Job item –
Please put the lines running from the start of the records up to and including the line with "s de ruimte" into a numbered list. Leave out blank lines and the pictures.

Saved data entries
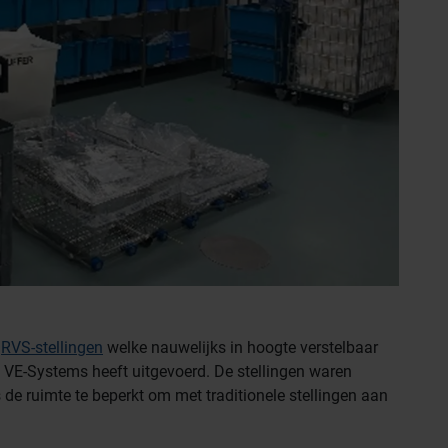
n
RVS-stellingen
welke nauwelijks in hoogte verstelbaar
e VE-Systems heeft uitgevoerd. De stellingen waren
s de ruimte te beperkt om met traditionele stellingen aan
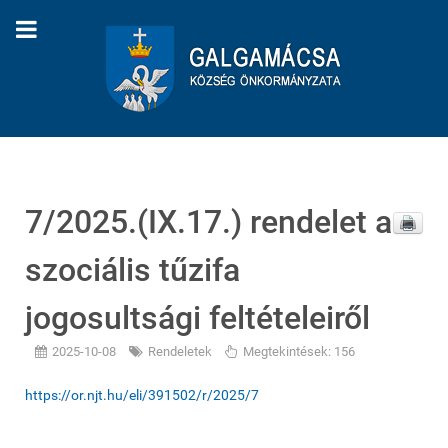
7/2025.(IX.17.) rendelet a
szociális tűzifa
jogosultsági feltételeiről
2025-10-08
Rendeletek
Megtekintések: 156
https://or.njt.hu/eli/391502/r/2025/7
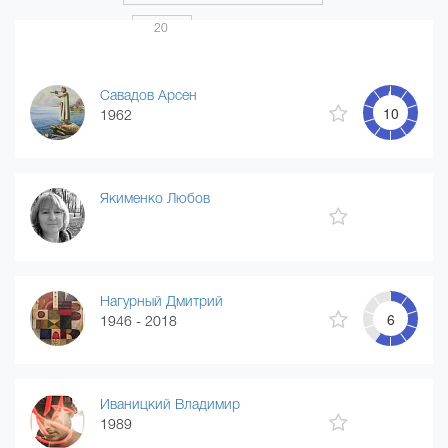
Показать по
20
Страница 1 из 20
...
1
2
3
4
20
Савадов Арсен
10
1962
Якименко Любов
Нагурный Дмитрий
6
1946 - 2018
Иваницкий Владимир
1989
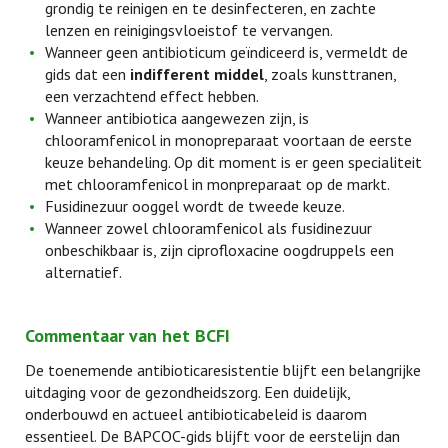
grondig te reinigen en te desinfecteren, en zachte
lenzen en reinigingsvloeistof te vervangen.
Wanneer geen antibioticum geïndiceerd is, vermeldt de
gids dat een
indifferent middel
, zoals kunsttranen,
een verzachtend effect hebben.
Wanneer antibiotica aangewezen zijn, is
chlooramfenicol in monopreparaat voortaan de eerste
keuze behandeling. Op dit moment is er geen specialiteit
met chlooramfenicol in monpreparaat op de markt.
Fusidinezuur ooggel wordt de tweede keuze.
Wanneer zowel chlooramfenicol als fusidinezuur
onbeschikbaar is, zijn ciprofloxacine oogdruppels een
alternatief.
Commentaar van het BCFI
De toenemende antibioticaresistentie blijft een belangrijke
uitdaging voor de gezondheidszorg. Een duidelijk,
onderbouwd en actueel antibioticabeleid is daarom
essentieel. De BAPCOC-gids blijft voor de eerstelijn dan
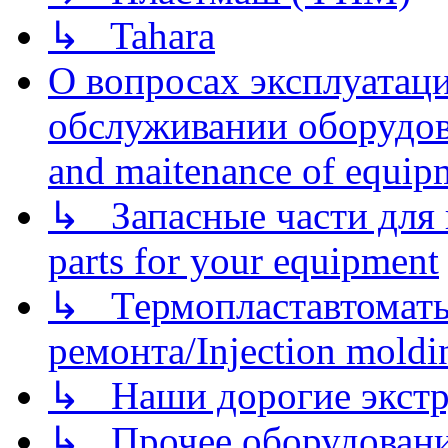
↳ Tahara
О вопросах эксплуатаци
обслуживании оборудова
and maitenance of equip
↳ Запасные части для 
parts for your equipment
↳ Термопластавтоматы 
ремонта/Injection moldin
↳ Наши дорогие экстру
↳ Прочее оборудовани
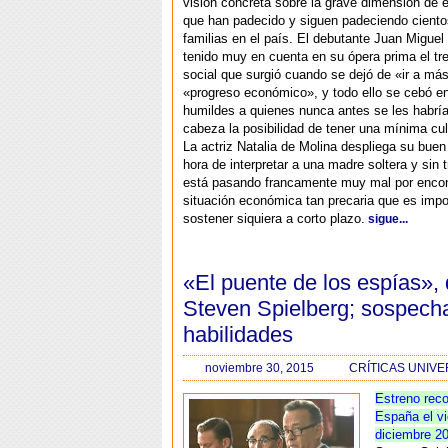
visión concreta sobre la grave dimensión de 
que han padecido y siguen padeciendo ciento
familias en el país. El debutante Juan Miguel 
tenido muy en cuenta en su ópera prima el tr
social que surgió cuando se dejó de «ir a más
«progreso económico», y todo ello se cebó e
humildes a quienes nunca antes se les habría
cabeza la posibilidad de tener una mínima cult
La actriz Natalia de Molina despliega su buen 
hora de interpretar a una madre soltera y sin t
está pasando francamente muy mal por encon
situación económica tan precaria que es impo
sostener siquiera a corto plazo.
sigue...
«El puente de los espías»,
Steven Spielberg; sospech
habilidades
noviembre 30, 2015
CRÍTICAS UNIVE
Estreno rec
España el vi
diciembre 2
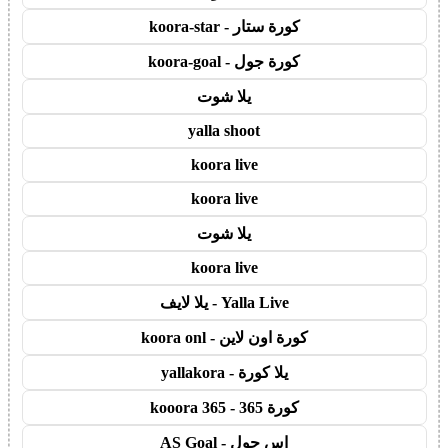
كورة ستار - koora-star
كورة جول - koora-goal
يلا شوت
yalla shoot
koora live
koora live
يلا شوت
koora live
Yalla Live - يلا لايف
كورة اون لاين - koora onl
يلا كورة - yallakora
كورة 365 - kooora 365
اس جول - AS Goal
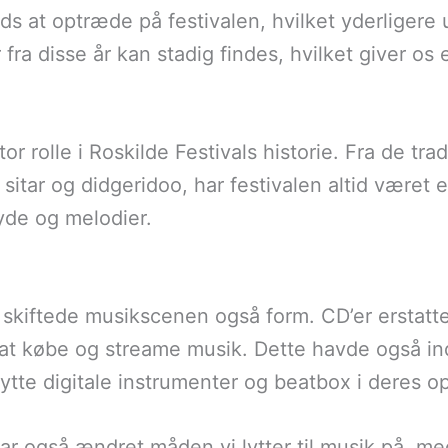
nds at optræde på festivalen, hvilket yderliger
a disse år kan stadig findes, hvilket giver os e
or rolle i Roskilde Festivals historie. Fra de trad
itar og didgeridoo, har festivalen altid været 
yde og melodier.
g skiftede musikscenen også form. CD’er erstatt
 at købe og streame musik. Dette havde også ind
ytte digitale instrumenter og beatbox i deres o
r også ændret måden vi lytter til musik på, me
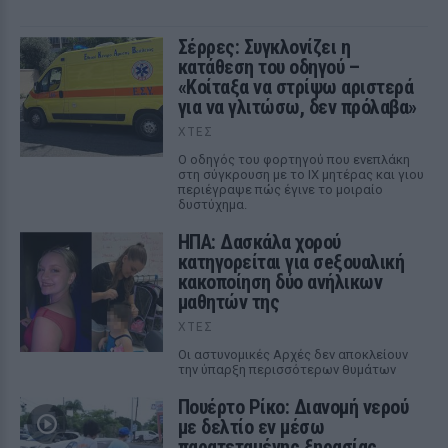
Σέρρες: Συγκλονίζει η
κατάθεση του οδηγού –
«Κοίταξα να στρίψω αριστερά
για να γλιτώσω, δεν πρόλαβα»
ΧΤΕΣ
Ο οδηγός του φορτηγού που ενεπλάκη
στη σύγκρουση με το ΙΧ μητέρας και γιου
περιέγραψε πώς έγινε το μοιραίο
δυστύχημα.
ΗΠΑ: Δασκάλα χορού
κατηγορείται για σeξουαλική
κακοποίηση δύο ανήλικων
μαθητών της
ΧΤΕΣ
Οι αστυνομικές Αρχές δεν αποκλείουν
την ύπαρξη περισσότερων θυμάτων
Πουέρτο Ρίκο: Διανομή νερού
με δελτίο εν μέσω
παρατεταμένης ξηρασίας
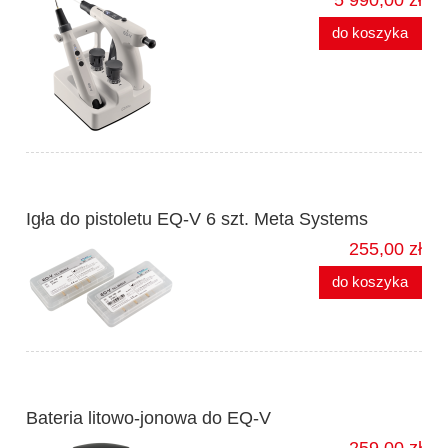
do koszyka
Igła do pistoletu EQ-V 6 szt. Meta Systems
255,00 zł
do koszyka
Bateria litowo-jonowa do EQ-V
259,00 zł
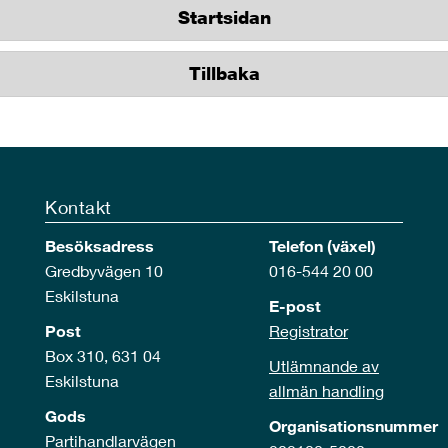
Startsidan
Tillbaka
Kontakt
Besöksadress
Telefon (växel)
Gredbyvägen 10
016-544 20 00
Eskilstuna
E-post
Post
Registrator
Box 310, 631 04
Utlämnande av
Eskilstuna
allmän handling
Gods
Organisationsnummer
Partihandlarvägen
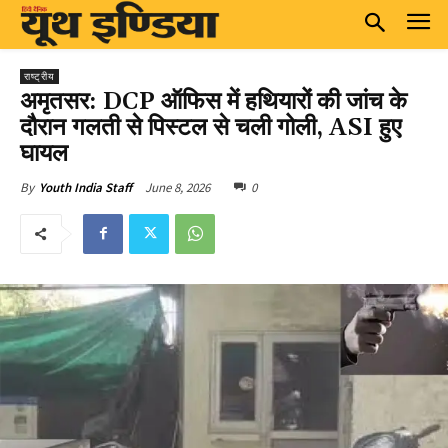
राष्ट्रीय
अमृतसर: DCP ऑफिस में हथियारों की जांच के
दौरान गलती से पिस्टल से चली गोली, ASI हुए
घायल
June 8, 2026
0
By
Youth India Staff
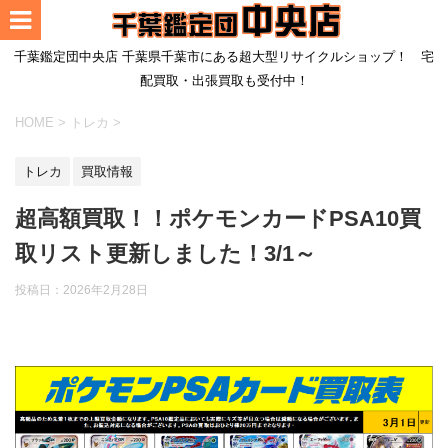
千葉鑑定団中央店 千葉県千葉市にある超大型リサイクルショップ！ 宅
配買取・出張買取も受付中！
HOME
>
トレカ
>
トレカ
買取情報
超高額買取！！ポケモンカードPSA10買
取リスト更新しました！3/1～
投稿日：
2026年2月28日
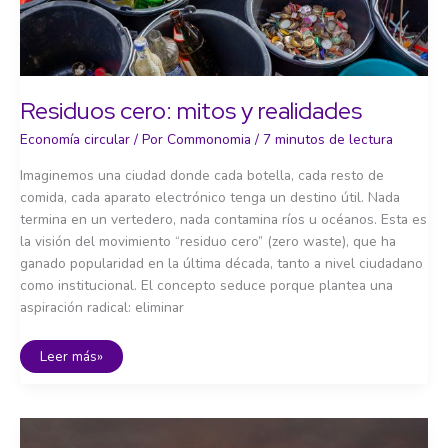
Residuos cero: mitos y realidades
Economía circular
/ Por
Commonomia
/
7 minutos de lectura
Imaginemos una ciudad donde cada botella, cada resto de
comida, cada aparato electrónico tenga un destino útil. Nada
termina en un vertedero, nada contamina ríos u océanos. Esta es
la visión del movimiento “residuo cero” (zero waste), que ha
ganado popularidad en la última década, tanto a nivel ciudadano
como institucional. El concepto seduce porque plantea una
aspiración radical: eliminar
Residuos
Leer más»
cero:
mitos
y
realidades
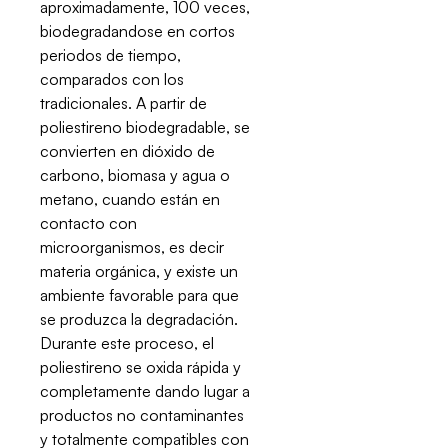
aproximadamente, 100 veces,
biodegradandose en cortos
periodos de tiempo,
comparados con los
tradicionales. A partir de
poliestireno biodegradable, se
convierten en dióxido de
carbono, biomasa y agua o
metano, cuando están en
contacto con
microorganismos, es decir
materia orgánica, y existe un
ambiente favorable para que
se produzca la degradación.
Durante este proceso, el
poliestireno se oxida rápida y
completamente dando lugar a
productos no contaminantes
y totalmente compatibles con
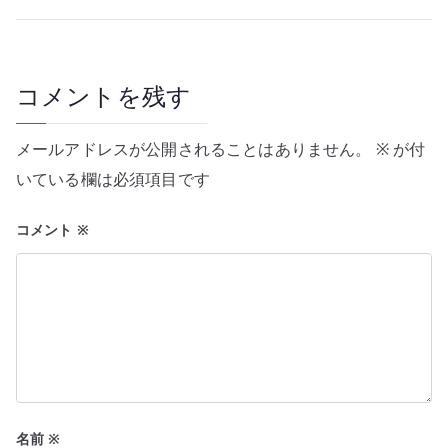
ビ
ゲ
ー
コメントを残す
シ
メールアドレスが公開されることはありません。
※
が付
ョ
いている欄は必須項目です
ン
コメント
※
名前
※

Exercise answer –
1. n
2. RVS-stellingen
3. welke nauwelijks in hoogte verstelbaar
4. e VE-Systems heeft uitgevoerd. De stellingen waren
5. s de ruimte te beperkt om met traditionele stellingen aan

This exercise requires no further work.